- А скажите, пожалуйста, кроме этого московского священника за самоубийц разве никто не молится?



- А не знаю, право, как вам на это что доложить? Не следует, говорят, будто бы за них бога просить, потому что они самоуправцы, а впрочем, иные, сего не понимая, и о них молятся. На троицу, не то на духов день, однако, кажется даже всем позволено за них молиться. Тогда и молитвы такие особенные читаются. Чудесные молитвы, чувствительные; кажется, всегда бы их слушал.



- А их нельзя разве читать в другие дни?



- Не знаю-с. Об этом надо спросить у кого-нибудь из начитанных: те, думается, должны бы знать; да как мне это ни к чему, об этом говорить.



- А в служении вы не замечали, чтобы эти молитвы когда-нибудь повторялись?



- Нет-с, не замечал; да и вы, впрочем, на мои слова в этом не полагайтесь, потому что я ведь у службы редко, бываю.



- Отчего же это?



- Занятия мои мне не позволяют.



- Вы иеромонах* или иеродиакон?



- Нет, я, еще просто в рясофоре*.



- Все же ведь уже это значит, вы инок?



- Н...да-с; вообще это так почитают.



- Почитать-то почитают, - отозвался на это купец, - но только из рясофора-то еще можно и в солдаты лоб забрить.



Богатырь-черноризец нимало этим замечанием не обиделся, а только пораздумал немножко и отвечал:



- Да, можно, и, говорят, бывали такие случаи; но только я уже стар: пятьдесят третий год живу, да и мне военная служба не в диковину.



- Разве вы служили в военной службе?



- Служил-с.



- Что же, ты из ундеров, что ли? - снова спросил его купец.



- Нет, не из ундеров.



- Так кто же: солдат, или вахтер, или помазок - чей возок?
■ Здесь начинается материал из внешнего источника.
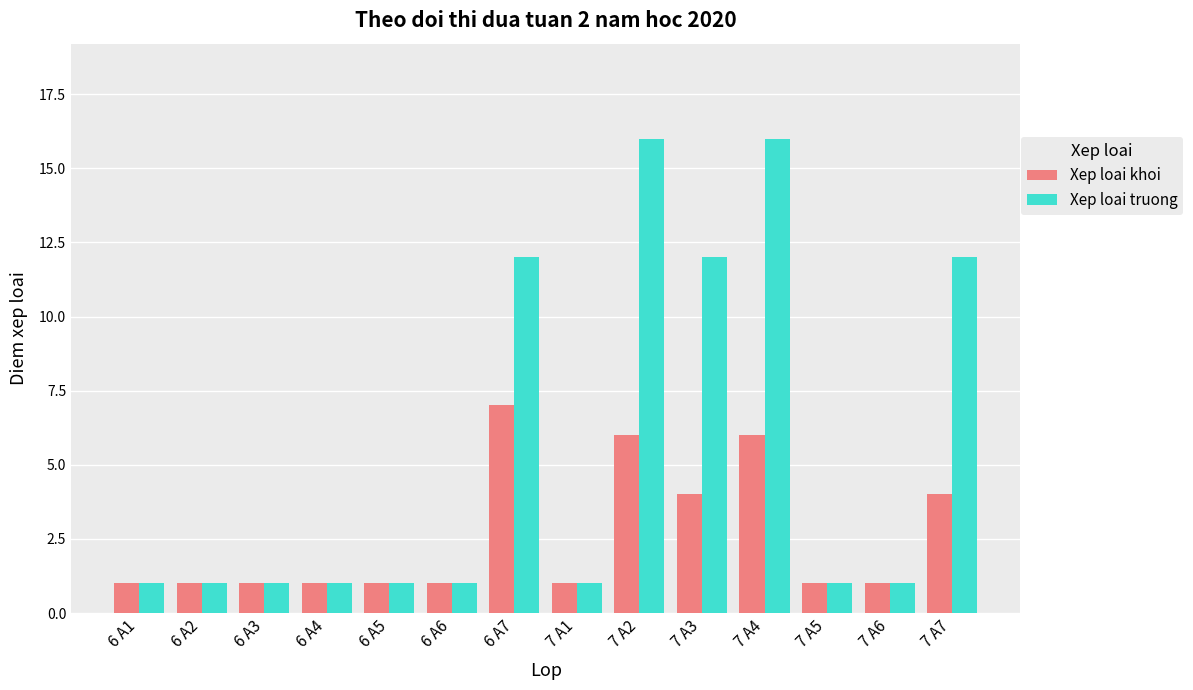

Which series has the largest total across all categories?

Xep loai truong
- Нет, не угадали; но только я настоящий военный, при полковых делах был почти с самого детства.



- Значит, кантонист*? - сердясь, добивался купец.



- Опять же нет.



- Так прах же тебя разберет, кто же ты такой?



- Я конэсер.



- Что-о-о тако-о-е?



- Я конэсер-с, конэсер, или, как простонароднее выразить, я в лошадях знаток и при ремонтерах* состоял для их руководствования.



- Вот как!



- Да-с, не одну тысячу коней отобрал и отъездил. Таких зверей отучал, каковые, например, бывают, что встает на дыбы да со всего духу навзничь бросается и сейчас седоку седельною лукою может грудь проломить, а со мной этого ни одна не могла.



- Как же вы таких усмиряли?



- Я... я очень просто, потому что я к этому от природы своей особенное дарование получил. Я как вскочу, сейчас, бывало, не дам лошади опомниться, левою рукою ее со всей силы за ухо да в сторону, а правою кулаком между ушей по башке, да зубами страшно на нее заскриплю, так у нее у иной даже инда мозг изо лба в ноздрях вместе с кровью покажется, - она и усмиреет.



- Ну, а потом?



- Потом сойдешь, огладишь, дашь ей в глаза себе налюбоваться, чтобы в памяти у нее хорошее воображение осталось, да потом сядешь опять и поедешь.



- И лошадь после этого смирно идет?



- Смирно пойдет, потому лошадь умна, она чувствует, какой человек с ней обращается и каких он насчет ее мыслей. Меня, например, лошадь в этом рассуждении всякая любила и чувствовала. В Москве, в манеже, один конь был, совсем у всех наездников от рук отбился и изучил, профан, такую манеру, чтобы за колени седока есть. Просто, как черт, схватит зубищами, так всю коленную чашку и вышелушит. От него много людей погибло. Тогда в Москву англичанин Рарей* приезжал, - "бешеный усмиритель" он назывался, - так она, эта подлая лошадь, даже и его чуть не съела, а в позор она его все-таки привела; но он тем от нее только и уцелел, что, говорят, стальной наколенник имел, так что она его хотя и ела за ногу, но не могла прокусить и сбросила; а то бы ему смерть; а я ее направил как должно.